Jasad Khdair ditemukan di sebuah hutan di Tepi Barat dalam kondisi hangus. ”Penyebab langsung kematiannya adalah luka bakar akibat kebakaran dan itu komplikasi,” tulis kantor berita Wafa mengutip hasil autopsi jenazah Khdair.

Kematian Khdair itu mulai membakar semangat perlawanan rakyat Gaza. Ketika jasad Khdair dimakamkan, para warga Gaza memekikkan “Intifada!”, “Intifada!”, sebuah jargon khas rakyat Palestina yang bermakna pertempuran habis-habisan melawan pendudukan Israel.

Berselang beberapa hari, setelah Khdair dikubur, para militan di Jalur Gaza mulai bermanuver dengan roket-roket mereka ke wilayah Israel. Pihak Israel mengklaim sudah ratusan roket ditembakkan dari Gaza ke Israel. Namun, manuver itu tidak menimbulkan dampak kerusakan atau pun korban jiwa, sebab Israel mengandalkan sistem pencegat rudal canggih bernama Iron Dome.

Tidak tahan dengan hujan roket, pemerintah Perdana Menteri Israel, Benjamin Netanyahu kehabisan kesabaran. Mereka memutuskan menginvasi Jalur Gaza melalui serangan udara. Invasi dimulai Selasa, pekan lalu hingga hari ini (16/7/2014). Saban hari rakyat Gaza berjatuhan, dan terus bertambah hingga sore ini jumlahnya lebih dari 200 jiwa.

Sedangkan serangan roket Hamas, sejauh ini baru menewaskan satu warga Israel dan melukai sekitar 10 warga Israel lainnya. Dengan banyaknya korban jiwa di Gaza, Hamas semakin garang. Mereka, terutama sayap militer Hamas, Brigade al-Qassam menolak mentah-mentah usulan gencatan senjata dengan Israel yang dimediatori Mesir. Bagi sayap militer Hamas itu, semboyan “darah dibalas darah, dan nyawa dibalas nyawa” tetap berlaku.

Diplomasi Abbas

Israel pun tidak mau menanggung risiko. Sehari setelah menyatakan setuju gencatan senjata, mereka tetap menginvasi Jalur Gaza. Dalih mereka, tidak lain karena Hamas tidak berhenti menembakkan roket ke Israel.

Sementara itu, Presiden Palestina, Mahmoud Abbas dan pemerintah baru Palestina pimpinan Perdana Menteri Rami Hamdallah, mencari cara lain untuk menghentikan invasi Israel.

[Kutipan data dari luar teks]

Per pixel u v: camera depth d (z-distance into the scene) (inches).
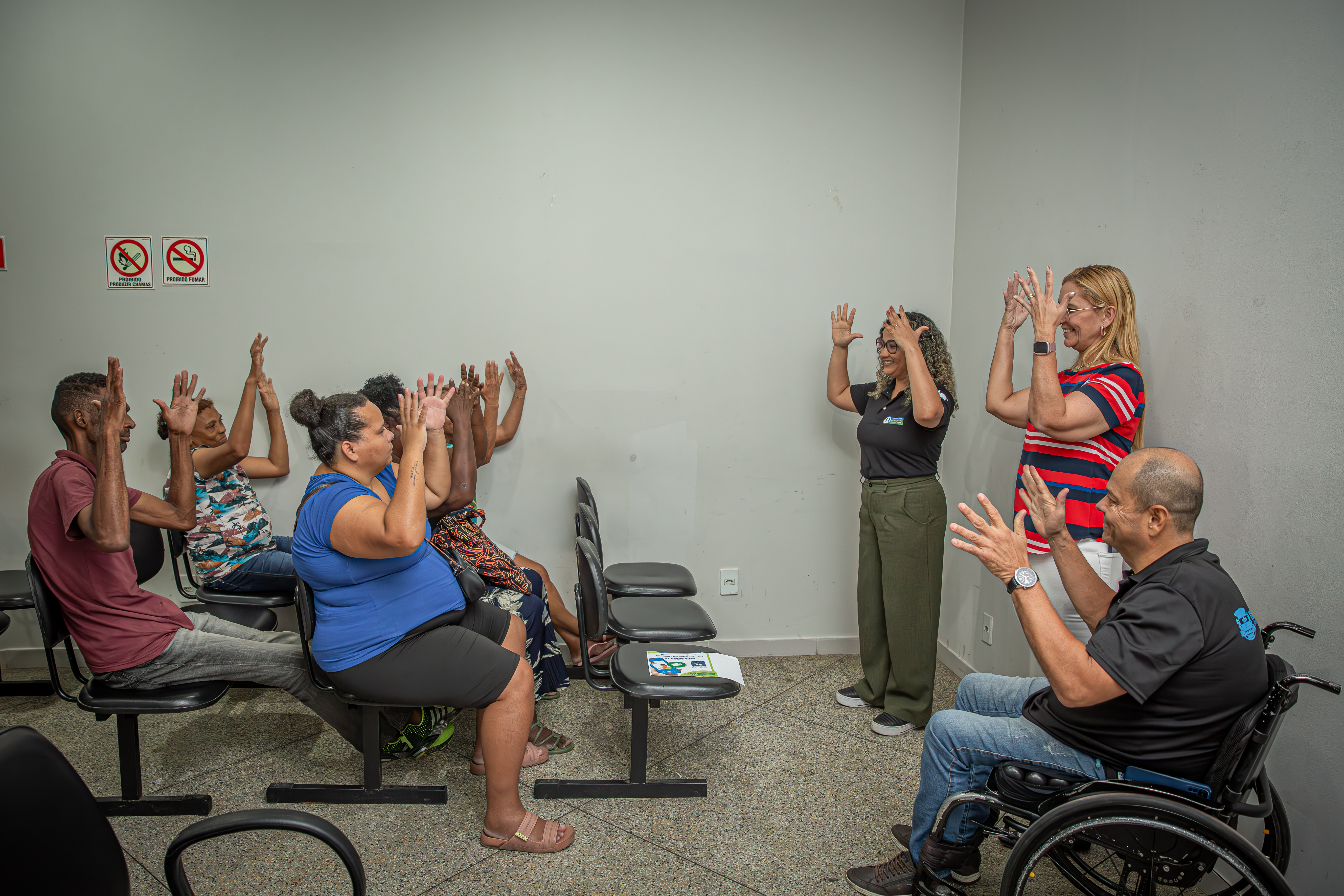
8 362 123.7
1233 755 57.3
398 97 123.8
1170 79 85.4
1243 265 75.5
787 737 109.8
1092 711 63.4
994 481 121.5
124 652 84.5
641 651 96.3
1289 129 70.1
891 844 85.4
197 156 122.0
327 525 78.4
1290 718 70.8
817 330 134.6
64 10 118.6
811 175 131.9
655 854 83.2
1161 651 57.1
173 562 118.0
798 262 133.0
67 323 123.8
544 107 126.3
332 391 127.4
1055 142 106.8
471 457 104.9
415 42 123.2
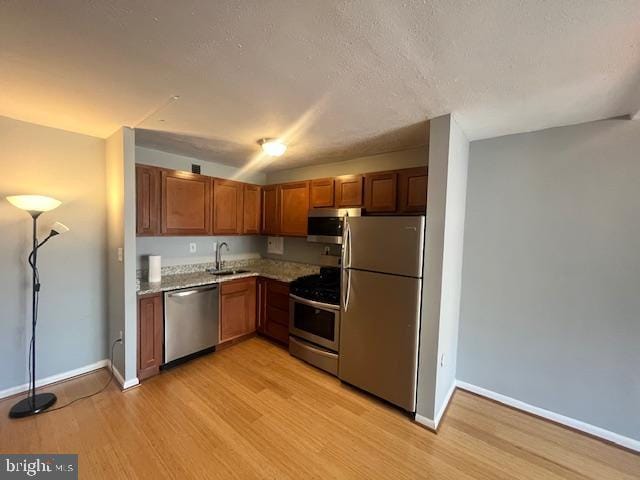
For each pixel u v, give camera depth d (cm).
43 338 243
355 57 132
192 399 235
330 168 358
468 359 260
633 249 192
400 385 221
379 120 211
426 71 143
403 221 217
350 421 214
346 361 258
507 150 236
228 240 401
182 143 279
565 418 216
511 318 238
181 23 111
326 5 100
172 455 177
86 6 103
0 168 217
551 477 170
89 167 259
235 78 154
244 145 284
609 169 199
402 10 102
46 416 208
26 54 133
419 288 211
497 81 152
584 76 145
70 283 255
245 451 182
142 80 158
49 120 221
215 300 317
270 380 267
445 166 199
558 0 95
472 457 183
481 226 249
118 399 231
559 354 219
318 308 284
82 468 166
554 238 219
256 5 101
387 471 171
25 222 231
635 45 118
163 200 290
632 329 194
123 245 243
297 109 194
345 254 253
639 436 193
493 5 98
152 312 265
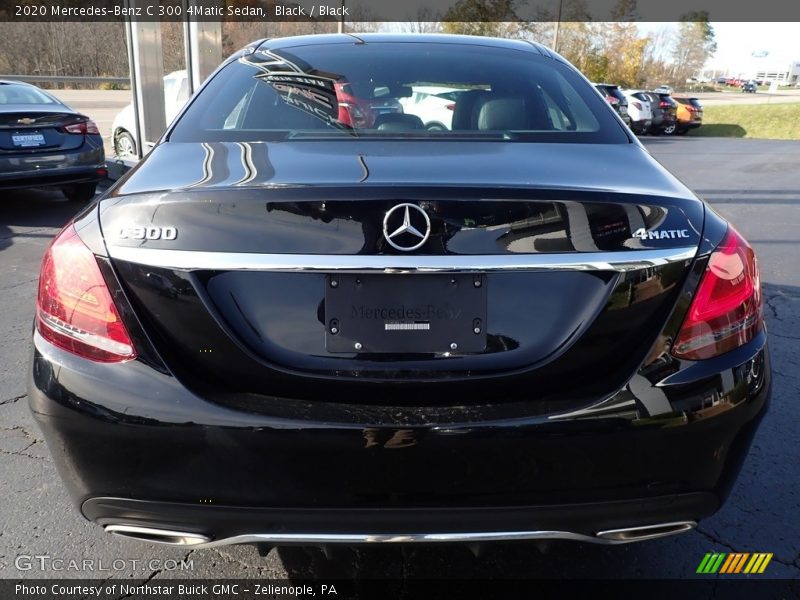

Cara itu lewat diplomasi di PBB. Di mana, sejumlah negara, termasuk Indonesia sudah siap menyeret Israel ke Mahkamah Internasional atas tuduhan melakukan kejahatan perang terhadap rakyat Palestina di Gaza. Terlebih data PBB menyebut, 70 persen korban invasi Israel di Gaza adalah warga sipil.

Namun, sebagian rakyat Gaza yang tidak menyukai cara pemerintah Palestina justru salah paham. Puluhan rakyat Gaza, berkumpul di halaman rumah sakit di Gaza dengan menggenggam sandal dan sepatu untuk menolak kedatangan para pejabat pemerintah Palestina untuk melihat penderitaan rakyat Gaza di rumah sakit tersebut.

”(Presiden) Abbas adalah seorang mata-mata, keluarga Hamdallah seorang pengkhianat,” teriak seorang pemuda mengacu kepada Presiden Presiden Palestina Mahmoud Abbas dan Perdana Menteri Rami Hamdallah, perdana menteri dari pemerintahan baru Palestina.